DO THIS: Can you convert the records from the start through the line containing "crop and rotate: left 22.295%, top" into a two-column CSV headed instruction and response? Put one row per record, with each value in a single quoted field and line breaks replaced by spaces.

A run of records:

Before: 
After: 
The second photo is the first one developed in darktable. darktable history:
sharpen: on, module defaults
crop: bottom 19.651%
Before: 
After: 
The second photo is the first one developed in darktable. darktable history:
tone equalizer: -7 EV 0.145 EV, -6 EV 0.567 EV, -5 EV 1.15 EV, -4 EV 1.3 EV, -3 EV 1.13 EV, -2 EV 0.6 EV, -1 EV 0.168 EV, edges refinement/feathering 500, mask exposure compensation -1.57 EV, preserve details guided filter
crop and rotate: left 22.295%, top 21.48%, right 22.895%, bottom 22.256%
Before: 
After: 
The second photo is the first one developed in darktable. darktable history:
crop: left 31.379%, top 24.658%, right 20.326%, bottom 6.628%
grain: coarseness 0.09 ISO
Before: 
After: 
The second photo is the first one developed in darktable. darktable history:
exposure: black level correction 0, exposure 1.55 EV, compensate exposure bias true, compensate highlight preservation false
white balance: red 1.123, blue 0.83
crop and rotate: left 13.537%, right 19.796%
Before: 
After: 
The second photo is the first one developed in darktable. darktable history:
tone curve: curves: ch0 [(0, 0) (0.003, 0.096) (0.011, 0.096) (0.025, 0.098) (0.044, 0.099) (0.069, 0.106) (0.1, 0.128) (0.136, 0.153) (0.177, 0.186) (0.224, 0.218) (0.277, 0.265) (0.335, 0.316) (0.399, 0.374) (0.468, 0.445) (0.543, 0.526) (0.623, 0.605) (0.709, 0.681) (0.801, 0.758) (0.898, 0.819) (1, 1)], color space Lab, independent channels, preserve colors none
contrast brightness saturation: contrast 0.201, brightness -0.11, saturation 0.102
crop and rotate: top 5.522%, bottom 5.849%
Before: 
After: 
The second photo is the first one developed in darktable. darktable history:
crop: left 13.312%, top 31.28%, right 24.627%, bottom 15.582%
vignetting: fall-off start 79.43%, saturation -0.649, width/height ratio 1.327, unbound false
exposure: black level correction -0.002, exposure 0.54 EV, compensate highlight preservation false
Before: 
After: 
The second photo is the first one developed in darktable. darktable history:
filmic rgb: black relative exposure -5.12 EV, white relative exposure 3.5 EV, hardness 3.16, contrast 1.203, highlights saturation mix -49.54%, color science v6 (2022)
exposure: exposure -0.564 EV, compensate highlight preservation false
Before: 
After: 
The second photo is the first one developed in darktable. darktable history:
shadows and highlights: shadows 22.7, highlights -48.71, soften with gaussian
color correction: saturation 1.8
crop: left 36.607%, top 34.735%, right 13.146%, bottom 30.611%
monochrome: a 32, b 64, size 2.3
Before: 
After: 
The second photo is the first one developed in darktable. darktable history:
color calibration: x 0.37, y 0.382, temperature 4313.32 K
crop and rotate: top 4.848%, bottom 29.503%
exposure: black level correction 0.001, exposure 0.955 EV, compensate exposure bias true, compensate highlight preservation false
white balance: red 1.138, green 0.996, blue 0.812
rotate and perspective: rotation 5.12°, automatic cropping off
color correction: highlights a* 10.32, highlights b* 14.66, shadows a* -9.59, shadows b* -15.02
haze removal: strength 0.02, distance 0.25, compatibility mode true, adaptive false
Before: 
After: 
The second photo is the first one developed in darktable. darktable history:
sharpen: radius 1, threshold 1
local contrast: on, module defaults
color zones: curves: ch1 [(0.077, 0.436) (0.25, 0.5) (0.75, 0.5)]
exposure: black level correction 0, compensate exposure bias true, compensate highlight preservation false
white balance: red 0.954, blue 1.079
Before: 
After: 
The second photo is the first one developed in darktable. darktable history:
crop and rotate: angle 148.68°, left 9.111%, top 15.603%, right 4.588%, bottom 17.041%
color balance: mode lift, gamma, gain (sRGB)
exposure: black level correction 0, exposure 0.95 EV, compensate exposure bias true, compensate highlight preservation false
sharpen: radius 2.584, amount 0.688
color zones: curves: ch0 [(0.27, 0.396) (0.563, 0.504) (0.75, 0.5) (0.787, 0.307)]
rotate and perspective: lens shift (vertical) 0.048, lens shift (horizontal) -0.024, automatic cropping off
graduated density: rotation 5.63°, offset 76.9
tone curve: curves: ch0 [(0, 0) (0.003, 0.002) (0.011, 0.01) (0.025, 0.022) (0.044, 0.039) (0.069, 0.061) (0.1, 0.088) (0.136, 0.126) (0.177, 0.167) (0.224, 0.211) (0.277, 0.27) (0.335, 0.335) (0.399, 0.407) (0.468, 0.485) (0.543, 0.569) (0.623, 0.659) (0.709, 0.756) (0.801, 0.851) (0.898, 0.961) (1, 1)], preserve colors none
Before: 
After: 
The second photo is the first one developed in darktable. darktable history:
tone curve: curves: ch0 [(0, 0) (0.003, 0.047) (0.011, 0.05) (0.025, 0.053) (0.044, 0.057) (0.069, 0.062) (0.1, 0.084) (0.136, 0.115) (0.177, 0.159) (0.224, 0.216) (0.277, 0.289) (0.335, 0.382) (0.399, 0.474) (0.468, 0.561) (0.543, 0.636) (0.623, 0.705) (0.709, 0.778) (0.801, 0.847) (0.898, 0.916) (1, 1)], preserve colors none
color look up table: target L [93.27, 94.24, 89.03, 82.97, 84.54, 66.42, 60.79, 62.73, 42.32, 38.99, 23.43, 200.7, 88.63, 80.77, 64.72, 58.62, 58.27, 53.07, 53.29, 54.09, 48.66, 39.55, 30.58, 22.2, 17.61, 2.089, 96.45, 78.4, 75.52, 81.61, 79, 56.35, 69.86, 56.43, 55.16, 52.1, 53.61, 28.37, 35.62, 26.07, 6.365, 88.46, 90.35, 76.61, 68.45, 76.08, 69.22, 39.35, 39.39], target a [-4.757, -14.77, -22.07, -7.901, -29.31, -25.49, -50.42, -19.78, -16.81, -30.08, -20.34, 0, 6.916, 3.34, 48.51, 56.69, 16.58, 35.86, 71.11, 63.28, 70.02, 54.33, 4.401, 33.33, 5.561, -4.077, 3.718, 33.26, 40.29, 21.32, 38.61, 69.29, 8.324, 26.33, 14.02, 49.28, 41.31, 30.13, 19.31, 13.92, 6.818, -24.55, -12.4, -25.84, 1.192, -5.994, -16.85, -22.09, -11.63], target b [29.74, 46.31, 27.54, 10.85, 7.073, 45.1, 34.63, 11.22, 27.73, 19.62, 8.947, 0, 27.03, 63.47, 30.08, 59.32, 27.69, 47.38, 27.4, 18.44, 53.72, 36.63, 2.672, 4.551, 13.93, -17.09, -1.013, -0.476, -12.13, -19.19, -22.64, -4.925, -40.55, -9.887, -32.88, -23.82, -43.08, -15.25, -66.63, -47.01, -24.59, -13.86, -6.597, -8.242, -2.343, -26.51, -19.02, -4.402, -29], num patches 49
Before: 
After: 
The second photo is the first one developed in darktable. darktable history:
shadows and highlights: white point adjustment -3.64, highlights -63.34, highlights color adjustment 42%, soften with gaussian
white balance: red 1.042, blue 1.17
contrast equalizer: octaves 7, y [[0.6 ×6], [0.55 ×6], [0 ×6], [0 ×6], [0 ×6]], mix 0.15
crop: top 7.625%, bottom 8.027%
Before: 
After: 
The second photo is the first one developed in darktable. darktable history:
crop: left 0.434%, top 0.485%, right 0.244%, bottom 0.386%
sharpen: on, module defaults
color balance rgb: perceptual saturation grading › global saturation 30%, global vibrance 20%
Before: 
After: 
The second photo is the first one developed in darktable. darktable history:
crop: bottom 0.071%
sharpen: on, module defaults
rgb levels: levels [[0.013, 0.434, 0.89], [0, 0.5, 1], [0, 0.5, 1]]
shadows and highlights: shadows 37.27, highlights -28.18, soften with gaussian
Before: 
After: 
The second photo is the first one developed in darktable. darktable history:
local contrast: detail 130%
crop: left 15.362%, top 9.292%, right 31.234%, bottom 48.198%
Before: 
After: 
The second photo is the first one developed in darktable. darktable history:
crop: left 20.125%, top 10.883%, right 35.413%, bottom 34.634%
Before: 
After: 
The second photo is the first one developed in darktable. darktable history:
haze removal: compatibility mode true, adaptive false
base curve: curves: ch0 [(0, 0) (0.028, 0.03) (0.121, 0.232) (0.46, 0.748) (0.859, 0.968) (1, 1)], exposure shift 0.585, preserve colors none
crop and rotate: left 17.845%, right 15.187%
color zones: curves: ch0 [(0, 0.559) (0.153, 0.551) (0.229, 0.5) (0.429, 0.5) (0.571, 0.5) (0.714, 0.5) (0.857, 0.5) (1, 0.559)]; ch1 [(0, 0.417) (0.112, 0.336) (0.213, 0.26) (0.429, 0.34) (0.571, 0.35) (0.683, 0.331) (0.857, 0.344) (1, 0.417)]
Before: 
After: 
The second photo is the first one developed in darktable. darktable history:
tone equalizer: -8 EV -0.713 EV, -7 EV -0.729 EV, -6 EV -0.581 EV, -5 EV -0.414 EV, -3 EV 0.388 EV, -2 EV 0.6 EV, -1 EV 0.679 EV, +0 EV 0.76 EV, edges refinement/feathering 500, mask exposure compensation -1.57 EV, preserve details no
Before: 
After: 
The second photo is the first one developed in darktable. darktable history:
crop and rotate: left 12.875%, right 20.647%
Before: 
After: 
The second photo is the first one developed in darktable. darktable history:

WORKED ANSWER:
instruction,response
"Before: After: The second photo is the first one developed in darktable. darktable history:","sharpen: on, module defaults crop: bottom 19.651%"
"Before: After: The second photo is the first one developed in darktable. darktable history:","tone equalizer: -7 EV 0.145 EV, -6 EV 0.567 EV, -5 EV 1.15 EV, -4 EV 1.3 EV, -3 EV 1.13 EV, -2 EV 0.6 EV, -1 EV 0.168 EV, edges refinement/feathering 500, mask exposure compensation -1.57 EV, preserve details guided filter crop and rotate: left 22.295%, top 21.48%, right 22.895%, bottom 22.256%"